But in damaged lungs, this rate of cell duplication becomes uncharacteristically fast yet new lung tissue fails to develop. These damaged (cancerous) cells begin to clump together and ultimately turn into cancerous tumors. Eventually, the tumors begin to interfere with the impacted lung’s ability to function normally and that is when the full impact of the disease known as lung cancer begins to be noticed.
Interestingly, although it usually takes many years for lung cancer to develop, the cells begin to take on abnormal characteristics almost immediately upon being exposed to cigarette smoke or the other environmental contaminants that can cause trouble in the lungs such as radon, asbestos, coal, air pollution, and even second-hand smoke.
Lung cancer can strike anyone regardless of gender, age or race. Even though it is more likely to strike those who are or who have been a smoker, lung cancer can develop in those who have never taken up this habit. Lung cancer in non-smokers is very rare, occurring in only about 10% of the cases, meaning that in almost 90% of the lung cancer cases, cigarette smoking is the instigator. Why is that so?
The primary purpose of the lungs is to breathe in air. The lungs remove the oxygen from this air and push it out into the blood where it can travel around the body as needed. Because the air we breathe is not always pure. it’s filled with dust, dirt, and other types of pollutants, the upper part of the lung system was designed to clean it before allowing it to enter deeper into the lungs. In the case of smokers, the carcinogens in cigarette smoke can break down the lung’s cleansing capabilities and as a result, dirty air and the contaminants within cigarette smoke continue to freely enter into the lungs. It is the absence of this cleansing capability that ultimately causes the cells inside the lungs to function abnormally.

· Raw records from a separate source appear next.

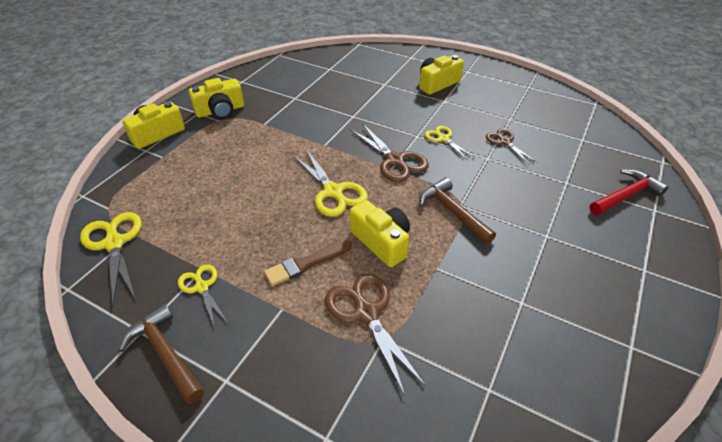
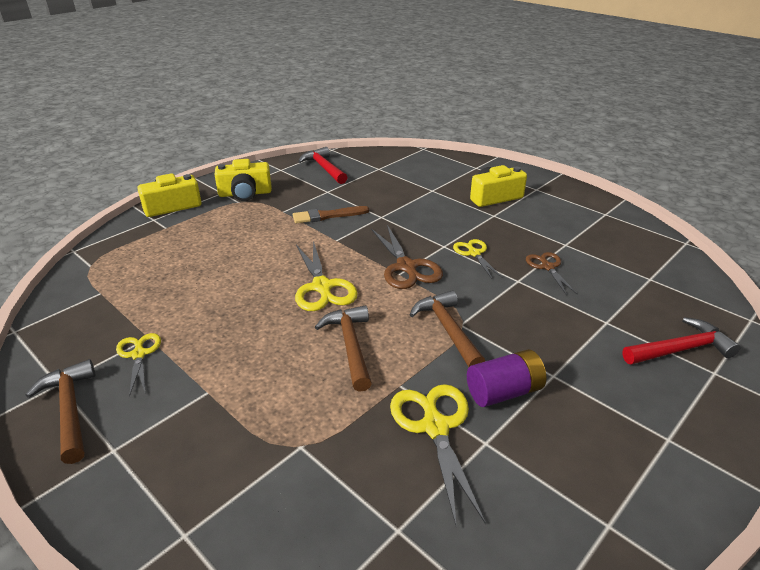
camera: 15 degrees right, 10 degrees down
yellow scissors [80,212,142,306] -> yellow scissors moved to [390,384,486,525]
brown brush [264,240,352,286] -> brown brush moved to [293,206,369,223]
brown scissors [325,274,426,396] -> none
yellow camera [350,200,410,267] -> brown hammer [315,305,372,392]
none -> red hammer [298,147,348,184]
none -> purple battery [467,349,546,407]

Besides being the #1 cause of cancer death in the United States, lung cancer is unfortunately so far a disease that has no cure. In fact, by the time lung cancer is discovered, few people will survive the first year after diagnosis.

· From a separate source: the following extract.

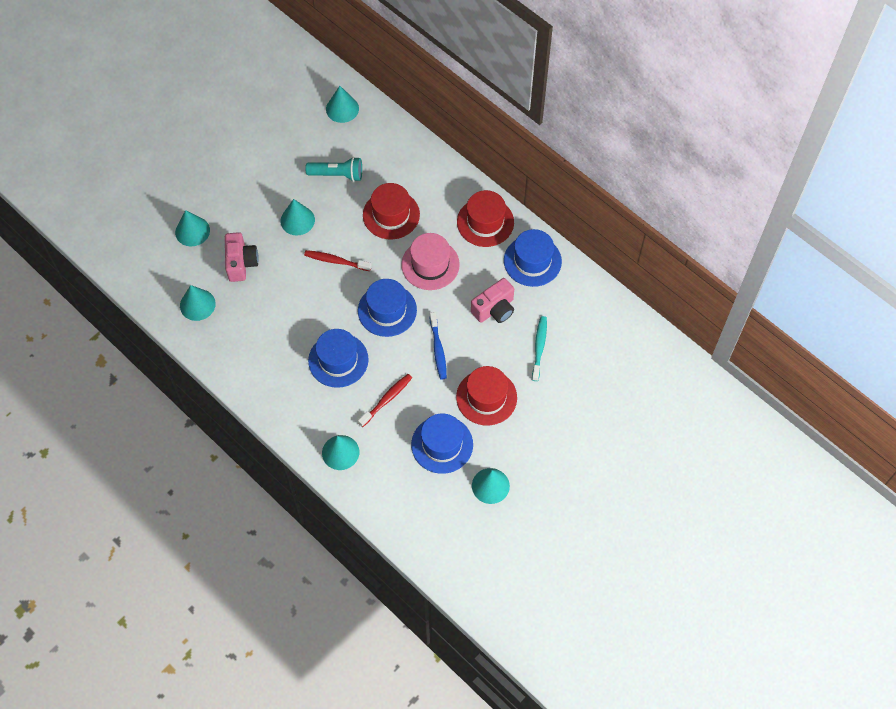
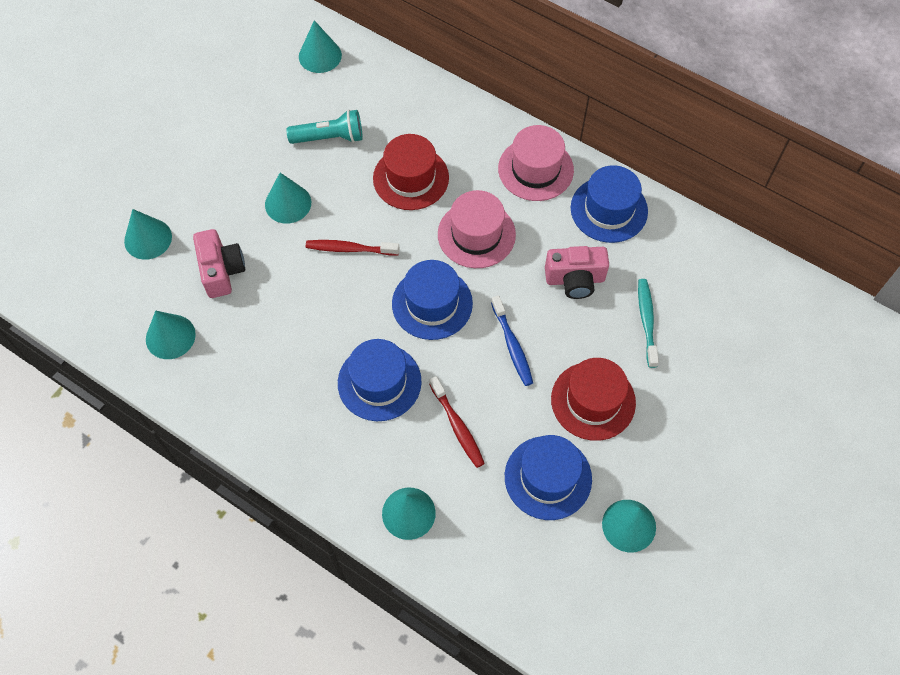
camera: 10 degrees left, 0 degrees up
red toothbrush [358,374,412,427] -> red toothbrush turned 120 degrees clockwise [429,376,485,468]
red hat [457,190,514,247] -> pink hat [498,125,574,201]
pink camera [471,278,514,323] -> pink camera turned 45 degrees clockwise [545,246,609,299]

Small cell lung cancer and non-small cell lung cancer are the two types of lung cancer that can develop. Eighty percent of the lung cancer cases are the slower-moving non-small cell type. The problem with this type of lung cancer is that it often spreads to other parts of the body. Sophisticated lung scans are generally the way most tumors are detected, but unfortunately, such scans are not part of routine medical care. That’s probably why most lung cancer goes undiagnosed for so long.